When I was a kid, I thought Highway 11 was my way “out,” and I was leaving even if I had to run myself out of town. In my mind, if you followed it south, you ended up in New Orleans, and if you followed it north, you ended up in New York City. I later learned that the southern terminus was actually Lake Pontchartrain and that, headed north, it stopped at the Canadian border, completely bypassing the Big Apple.

No matter, I worked in a highway-side gas station, or “filling station” as we called them back in the day, during high school, and this gave me both a feel for the traffic and a sense of the highway’s connection to a world beyond my own. Every afternoon, about 5 p.m. for example, the big trucks would start passing by, headed north, carrying giant loads of pine stumps to be processed into turpentine at the Hercules plant in Hattiesburg. Routinely, it seemed, one would pull into the station with a flat tire to be repaired, and it would almost always be on an inside back tandem wheel. Magically, all of the older, full-time guys would disappear, and I would be left to change the tire. I doubt that would pass muster with the Occupational Health and Safety Administration, or OSHA, people today.

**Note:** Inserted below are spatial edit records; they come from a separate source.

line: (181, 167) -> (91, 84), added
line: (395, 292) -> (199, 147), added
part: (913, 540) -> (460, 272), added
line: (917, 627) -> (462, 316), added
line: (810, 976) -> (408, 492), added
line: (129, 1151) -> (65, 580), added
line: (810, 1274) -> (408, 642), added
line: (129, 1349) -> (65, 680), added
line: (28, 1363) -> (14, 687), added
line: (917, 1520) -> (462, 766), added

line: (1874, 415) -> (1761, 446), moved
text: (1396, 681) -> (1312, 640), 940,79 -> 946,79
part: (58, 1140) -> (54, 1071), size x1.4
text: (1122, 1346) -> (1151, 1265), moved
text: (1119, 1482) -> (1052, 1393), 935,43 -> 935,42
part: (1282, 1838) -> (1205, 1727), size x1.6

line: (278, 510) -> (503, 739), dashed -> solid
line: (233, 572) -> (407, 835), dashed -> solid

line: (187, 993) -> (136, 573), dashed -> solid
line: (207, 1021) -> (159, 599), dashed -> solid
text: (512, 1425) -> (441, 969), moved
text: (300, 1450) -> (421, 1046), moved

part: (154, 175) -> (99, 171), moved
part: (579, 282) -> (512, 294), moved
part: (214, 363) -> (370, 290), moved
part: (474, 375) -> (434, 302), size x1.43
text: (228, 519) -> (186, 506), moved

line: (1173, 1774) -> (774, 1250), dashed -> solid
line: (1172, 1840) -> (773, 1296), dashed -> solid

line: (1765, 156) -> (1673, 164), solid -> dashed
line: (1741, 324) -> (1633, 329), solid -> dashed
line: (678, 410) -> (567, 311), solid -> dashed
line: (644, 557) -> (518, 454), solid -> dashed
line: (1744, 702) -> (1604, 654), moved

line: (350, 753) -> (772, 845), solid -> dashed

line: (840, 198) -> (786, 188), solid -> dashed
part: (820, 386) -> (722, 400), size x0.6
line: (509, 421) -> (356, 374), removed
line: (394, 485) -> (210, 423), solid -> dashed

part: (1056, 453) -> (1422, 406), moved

I don’t know if you ever jacked up a fully loaded stump truck, removed, repaired, and reinstalled a flat tire when you were 15 years old, but it will definitely give you an attitude. I worried more about the rim of the wheel blowing off when I aired it back up than anything else. They go straight up and will take your head off if you aren’t careful. My theme song at the time was Chuck Berry’s “Too Much Monkey Business,” with its lyrics of “Workin’ in the fillin’ station; too many tasks; wipe the windo’; check the tires; check the oil; dollar gas; too much monkey business, too much monkey business for me to be involved in.”

My daddy had told me about New York City. He was a real raconteur, and many of his stories were Highway 11 related. When he was a young man, for example, he had helped in its construction through Lamar County, behind the wheel of a chain-driven Mack dump truck, which frequently “threw its chain” like a bicycle. He also worked on the construction of the bridge across Lake Pontchartrain. When he had to “go,” there were no restrooms or port-a-potties on the lake, and he had to sit on an open-ended nail keg to keep from getting eaten alive by mosquitoes.

In his later years, he drove a trailer truck for the Movie Star Company, which had women’s lingerie manufacturing plants all over south Mississippi, delivering the finished products to New York City once a week for distribution. He liked to tell of the time he was on 11, coming down a mountain outside Roanoke, Virginia, and a wheel came off his trailer. He looked out his window, saw it passing him by, and watched it crash into a building far below. I always regarded this latter story suspiciously, however, because I couldn’t see how the tire could go faster than the truck was going.